> WHAT TO WORK ON: Rewrite the following lines, renaming every "pose" to "camera" and leaving everything else unchanged.

> Lines of data:

↓↓↓

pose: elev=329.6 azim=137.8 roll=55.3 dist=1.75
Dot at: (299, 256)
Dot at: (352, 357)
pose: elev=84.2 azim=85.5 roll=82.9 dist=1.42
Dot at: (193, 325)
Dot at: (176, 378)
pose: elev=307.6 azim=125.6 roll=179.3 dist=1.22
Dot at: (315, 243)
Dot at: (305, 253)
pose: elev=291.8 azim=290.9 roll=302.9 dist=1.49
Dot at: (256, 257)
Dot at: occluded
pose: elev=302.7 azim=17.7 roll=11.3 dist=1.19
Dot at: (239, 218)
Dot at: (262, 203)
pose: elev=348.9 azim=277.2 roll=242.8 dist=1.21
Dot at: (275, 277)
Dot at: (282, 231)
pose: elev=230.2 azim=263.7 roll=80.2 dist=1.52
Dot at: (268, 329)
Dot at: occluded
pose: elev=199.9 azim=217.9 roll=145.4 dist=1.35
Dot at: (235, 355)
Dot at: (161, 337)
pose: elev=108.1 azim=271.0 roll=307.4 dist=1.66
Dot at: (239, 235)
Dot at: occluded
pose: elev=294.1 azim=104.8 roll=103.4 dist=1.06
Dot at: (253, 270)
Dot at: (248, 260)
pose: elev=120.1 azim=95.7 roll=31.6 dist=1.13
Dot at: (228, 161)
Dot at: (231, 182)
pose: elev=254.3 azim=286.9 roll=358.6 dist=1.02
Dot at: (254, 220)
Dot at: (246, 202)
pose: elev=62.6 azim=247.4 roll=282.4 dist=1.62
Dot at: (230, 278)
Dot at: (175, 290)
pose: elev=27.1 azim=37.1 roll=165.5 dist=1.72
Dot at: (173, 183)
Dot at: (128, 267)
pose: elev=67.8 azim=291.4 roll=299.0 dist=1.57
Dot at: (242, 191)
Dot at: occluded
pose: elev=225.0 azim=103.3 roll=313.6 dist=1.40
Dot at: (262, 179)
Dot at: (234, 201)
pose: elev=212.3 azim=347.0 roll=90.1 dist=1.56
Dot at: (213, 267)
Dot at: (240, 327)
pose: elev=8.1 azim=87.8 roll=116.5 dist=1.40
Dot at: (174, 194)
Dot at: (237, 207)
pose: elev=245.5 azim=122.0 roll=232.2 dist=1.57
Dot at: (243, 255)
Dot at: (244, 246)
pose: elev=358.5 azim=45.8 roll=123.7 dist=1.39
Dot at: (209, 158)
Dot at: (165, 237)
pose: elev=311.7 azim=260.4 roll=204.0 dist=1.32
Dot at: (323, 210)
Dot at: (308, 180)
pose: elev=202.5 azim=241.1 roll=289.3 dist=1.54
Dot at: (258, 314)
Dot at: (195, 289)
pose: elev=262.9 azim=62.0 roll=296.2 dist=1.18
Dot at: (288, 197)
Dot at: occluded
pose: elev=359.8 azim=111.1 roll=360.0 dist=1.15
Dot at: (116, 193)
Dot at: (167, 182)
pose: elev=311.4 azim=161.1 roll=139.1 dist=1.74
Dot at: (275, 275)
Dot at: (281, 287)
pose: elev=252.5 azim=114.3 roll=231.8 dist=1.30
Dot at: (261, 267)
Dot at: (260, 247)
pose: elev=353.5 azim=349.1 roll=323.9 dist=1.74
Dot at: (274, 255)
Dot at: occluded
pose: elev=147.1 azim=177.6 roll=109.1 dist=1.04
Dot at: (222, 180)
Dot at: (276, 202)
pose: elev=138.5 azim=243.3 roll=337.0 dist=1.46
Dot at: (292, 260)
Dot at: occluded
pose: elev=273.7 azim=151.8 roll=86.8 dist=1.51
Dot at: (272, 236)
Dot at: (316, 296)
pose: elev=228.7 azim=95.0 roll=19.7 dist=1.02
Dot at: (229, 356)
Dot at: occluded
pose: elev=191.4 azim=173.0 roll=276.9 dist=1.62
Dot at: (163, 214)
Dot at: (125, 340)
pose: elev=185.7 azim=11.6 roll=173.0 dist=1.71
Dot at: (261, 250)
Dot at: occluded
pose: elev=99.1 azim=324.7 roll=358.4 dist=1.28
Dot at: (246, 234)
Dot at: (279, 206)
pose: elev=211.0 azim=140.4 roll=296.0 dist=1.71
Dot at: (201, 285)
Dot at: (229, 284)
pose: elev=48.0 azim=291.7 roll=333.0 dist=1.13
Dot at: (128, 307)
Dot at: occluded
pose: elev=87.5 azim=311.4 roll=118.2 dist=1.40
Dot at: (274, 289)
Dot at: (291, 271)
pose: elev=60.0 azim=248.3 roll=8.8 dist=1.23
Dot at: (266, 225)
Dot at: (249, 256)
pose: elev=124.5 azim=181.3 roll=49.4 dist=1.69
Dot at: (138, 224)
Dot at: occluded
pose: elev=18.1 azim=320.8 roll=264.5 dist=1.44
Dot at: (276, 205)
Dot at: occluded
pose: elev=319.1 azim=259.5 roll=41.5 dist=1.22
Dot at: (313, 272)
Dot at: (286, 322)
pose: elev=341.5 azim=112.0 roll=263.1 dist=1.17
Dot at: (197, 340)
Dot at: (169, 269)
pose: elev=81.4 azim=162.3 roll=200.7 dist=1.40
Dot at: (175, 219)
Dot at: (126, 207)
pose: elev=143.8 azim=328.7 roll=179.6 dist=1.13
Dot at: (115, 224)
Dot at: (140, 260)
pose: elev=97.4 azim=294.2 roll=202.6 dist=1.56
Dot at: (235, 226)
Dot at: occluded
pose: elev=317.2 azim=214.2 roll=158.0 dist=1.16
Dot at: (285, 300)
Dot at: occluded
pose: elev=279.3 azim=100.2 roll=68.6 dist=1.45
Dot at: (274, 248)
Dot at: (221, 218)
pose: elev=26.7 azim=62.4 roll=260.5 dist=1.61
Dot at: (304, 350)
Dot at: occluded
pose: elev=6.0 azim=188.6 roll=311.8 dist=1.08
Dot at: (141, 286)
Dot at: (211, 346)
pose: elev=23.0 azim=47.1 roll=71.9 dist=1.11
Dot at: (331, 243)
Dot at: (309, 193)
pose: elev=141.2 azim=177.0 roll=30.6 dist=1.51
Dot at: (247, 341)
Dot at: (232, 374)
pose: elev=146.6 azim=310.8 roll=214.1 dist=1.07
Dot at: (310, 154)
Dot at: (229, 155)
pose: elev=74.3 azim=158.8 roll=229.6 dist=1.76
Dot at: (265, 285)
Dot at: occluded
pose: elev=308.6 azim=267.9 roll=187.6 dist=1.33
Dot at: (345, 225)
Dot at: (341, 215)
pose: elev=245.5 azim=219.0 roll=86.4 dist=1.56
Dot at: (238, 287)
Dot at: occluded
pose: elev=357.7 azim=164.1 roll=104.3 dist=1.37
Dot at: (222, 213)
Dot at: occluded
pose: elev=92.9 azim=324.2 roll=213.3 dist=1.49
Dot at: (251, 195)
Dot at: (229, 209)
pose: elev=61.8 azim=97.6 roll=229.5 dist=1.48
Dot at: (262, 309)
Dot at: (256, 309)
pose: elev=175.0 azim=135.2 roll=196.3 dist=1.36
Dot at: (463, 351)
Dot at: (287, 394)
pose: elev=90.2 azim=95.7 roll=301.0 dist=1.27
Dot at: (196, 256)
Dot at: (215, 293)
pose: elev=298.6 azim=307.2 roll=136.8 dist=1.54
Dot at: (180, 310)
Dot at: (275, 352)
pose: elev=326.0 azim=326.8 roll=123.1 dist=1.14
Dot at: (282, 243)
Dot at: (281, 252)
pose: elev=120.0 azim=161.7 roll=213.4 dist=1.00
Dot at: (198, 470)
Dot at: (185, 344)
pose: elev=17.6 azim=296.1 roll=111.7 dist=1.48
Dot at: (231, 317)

↑↑↑

> CORRECT OUTPUT:
camera: elev=329.6 azim=137.8 roll=55.3 dist=1.75
Dot at: (299, 256)
Dot at: (352, 357)
camera: elev=84.2 azim=85.5 roll=82.9 dist=1.42
Dot at: (193, 325)
Dot at: (176, 378)
camera: elev=307.6 azim=125.6 roll=179.3 dist=1.22
Dot at: (315, 243)
Dot at: (305, 253)
camera: elev=291.8 azim=290.9 roll=302.9 dist=1.49
Dot at: (256, 257)
Dot at: occluded
camera: elev=302.7 azim=17.7 roll=11.3 dist=1.19
Dot at: (239, 218)
Dot at: (262, 203)
camera: elev=348.9 azim=277.2 roll=242.8 dist=1.21
Dot at: (275, 277)
Dot at: (282, 231)
camera: elev=230.2 azim=263.7 roll=80.2 dist=1.52
Dot at: (268, 329)
Dot at: occluded
camera: elev=199.9 azim=217.9 roll=145.4 dist=1.35
Dot at: (235, 355)
Dot at: (161, 337)
camera: elev=108.1 azim=271.0 roll=307.4 dist=1.66
Dot at: (239, 235)
Dot at: occluded
camera: elev=294.1 azim=104.8 roll=103.4 dist=1.06
Dot at: (253, 270)
Dot at: (248, 260)
camera: elev=120.1 azim=95.7 roll=31.6 dist=1.13
Dot at: (228, 161)
Dot at: (231, 182)
camera: elev=254.3 azim=286.9 roll=358.6 dist=1.02
Dot at: (254, 220)
Dot at: (246, 202)
camera: elev=62.6 azim=247.4 roll=282.4 dist=1.62
Dot at: (230, 278)
Dot at: (175, 290)
camera: elev=27.1 azim=37.1 roll=165.5 dist=1.72
Dot at: (173, 183)
Dot at: (128, 267)
camera: elev=67.8 azim=291.4 roll=299.0 dist=1.57
Dot at: (242, 191)
Dot at: occluded
camera: elev=225.0 azim=103.3 roll=313.6 dist=1.40
Dot at: (262, 179)
Dot at: (234, 201)
camera: elev=212.3 azim=347.0 roll=90.1 dist=1.56
Dot at: (213, 267)
Dot at: (240, 327)
camera: elev=8.1 azim=87.8 roll=116.5 dist=1.40
Dot at: (174, 194)
Dot at: (237, 207)
camera: elev=245.5 azim=122.0 roll=232.2 dist=1.57
Dot at: (243, 255)
Dot at: (244, 246)
camera: elev=358.5 azim=45.8 roll=123.7 dist=1.39
Dot at: (209, 158)
Dot at: (165, 237)
camera: elev=311.7 azim=260.4 roll=204.0 dist=1.32
Dot at: (323, 210)
Dot at: (308, 180)
camera: elev=202.5 azim=241.1 roll=289.3 dist=1.54
Dot at: (258, 314)
Dot at: (195, 289)
camera: elev=262.9 azim=62.0 roll=296.2 dist=1.18
Dot at: (288, 197)
Dot at: occluded
camera: elev=359.8 azim=111.1 roll=360.0 dist=1.15
Dot at: (116, 193)
Dot at: (167, 182)
camera: elev=311.4 azim=161.1 roll=139.1 dist=1.74
Dot at: (275, 275)
Dot at: (281, 287)
camera: elev=252.5 azim=114.3 roll=231.8 dist=1.30
Dot at: (261, 267)
Dot at: (260, 247)
camera: elev=353.5 azim=349.1 roll=323.9 dist=1.74
Dot at: (274, 255)
Dot at: occluded
camera: elev=147.1 azim=177.6 roll=109.1 dist=1.04
Dot at: (222, 180)
Dot at: (276, 202)
camera: elev=138.5 azim=243.3 roll=337.0 dist=1.46
Dot at: (292, 260)
Dot at: occluded
camera: elev=273.7 azim=151.8 roll=86.8 dist=1.51
Dot at: (272, 236)
Dot at: (316, 296)
camera: elev=228.7 azim=95.0 roll=19.7 dist=1.02
Dot at: (229, 356)
Dot at: occluded
camera: elev=191.4 azim=173.0 roll=276.9 dist=1.62
Dot at: (163, 214)
Dot at: (125, 340)
camera: elev=185.7 azim=11.6 roll=173.0 dist=1.71
Dot at: (261, 250)
Dot at: occluded
camera: elev=99.1 azim=324.7 roll=358.4 dist=1.28
Dot at: (246, 234)
Dot at: (279, 206)
camera: elev=211.0 azim=140.4 roll=296.0 dist=1.71
Dot at: (201, 285)
Dot at: (229, 284)
camera: elev=48.0 azim=291.7 roll=333.0 dist=1.13
Dot at: (128, 307)
Dot at: occluded
camera: elev=87.5 azim=311.4 roll=118.2 dist=1.40
Dot at: (274, 289)
Dot at: (291, 271)
camera: elev=60.0 azim=248.3 roll=8.8 dist=1.23
Dot at: (266, 225)
Dot at: (249, 256)
camera: elev=124.5 azim=181.3 roll=49.4 dist=1.69
Dot at: (138, 224)
Dot at: occluded
camera: elev=18.1 azim=320.8 roll=264.5 dist=1.44
Dot at: (276, 205)
Dot at: occluded
camera: elev=319.1 azim=259.5 roll=41.5 dist=1.22
Dot at: (313, 272)
Dot at: (286, 322)
camera: elev=341.5 azim=112.0 roll=263.1 dist=1.17
Dot at: (197, 340)
Dot at: (169, 269)
camera: elev=81.4 azim=162.3 roll=200.7 dist=1.40
Dot at: (175, 219)
Dot at: (126, 207)
camera: elev=143.8 azim=328.7 roll=179.6 dist=1.13
Dot at: (115, 224)
Dot at: (140, 260)
camera: elev=97.4 azim=294.2 roll=202.6 dist=1.56
Dot at: (235, 226)
Dot at: occluded
camera: elev=317.2 azim=214.2 roll=158.0 dist=1.16
Dot at: (285, 300)
Dot at: occluded
camera: elev=279.3 azim=100.2 roll=68.6 dist=1.45
Dot at: (274, 248)
Dot at: (221, 218)
camera: elev=26.7 azim=62.4 roll=260.5 dist=1.61
Dot at: (304, 350)
Dot at: occluded
camera: elev=6.0 azim=188.6 roll=311.8 dist=1.08
Dot at: (141, 286)
Dot at: (211, 346)
camera: elev=23.0 azim=47.1 roll=71.9 dist=1.11
Dot at: (331, 243)
Dot at: (309, 193)
camera: elev=141.2 azim=177.0 roll=30.6 dist=1.51
Dot at: (247, 341)
Dot at: (232, 374)
camera: elev=146.6 azim=310.8 roll=214.1 dist=1.07
Dot at: (310, 154)
Dot at: (229, 155)
camera: elev=74.3 azim=158.8 roll=229.6 dist=1.76
Dot at: (265, 285)
Dot at: occluded
camera: elev=308.6 azim=267.9 roll=187.6 dist=1.33
Dot at: (345, 225)
Dot at: (341, 215)
camera: elev=245.5 azim=219.0 roll=86.4 dist=1.56
Dot at: (238, 287)
Dot at: occluded
camera: elev=357.7 azim=164.1 roll=104.3 dist=1.37
Dot at: (222, 213)
Dot at: occluded
camera: elev=92.9 azim=324.2 roll=213.3 dist=1.49
Dot at: (251, 195)
Dot at: (229, 209)
camera: elev=61.8 azim=97.6 roll=229.5 dist=1.48
Dot at: (262, 309)
Dot at: (256, 309)
camera: elev=175.0 azim=135.2 roll=196.3 dist=1.36
Dot at: (463, 351)
Dot at: (287, 394)
camera: elev=90.2 azim=95.7 roll=301.0 dist=1.27
Dot at: (196, 256)
Dot at: (215, 293)
camera: elev=298.6 azim=307.2 roll=136.8 dist=1.54
Dot at: (180, 310)
Dot at: (275, 352)
camera: elev=326.0 azim=326.8 roll=123.1 dist=1.14
Dot at: (282, 243)
Dot at: (281, 252)
camera: elev=120.0 azim=161.7 roll=213.4 dist=1.00
Dot at: (198, 470)
Dot at: (185, 344)
camera: elev=17.6 azim=296.1 roll=111.7 dist=1.48
Dot at: (231, 317)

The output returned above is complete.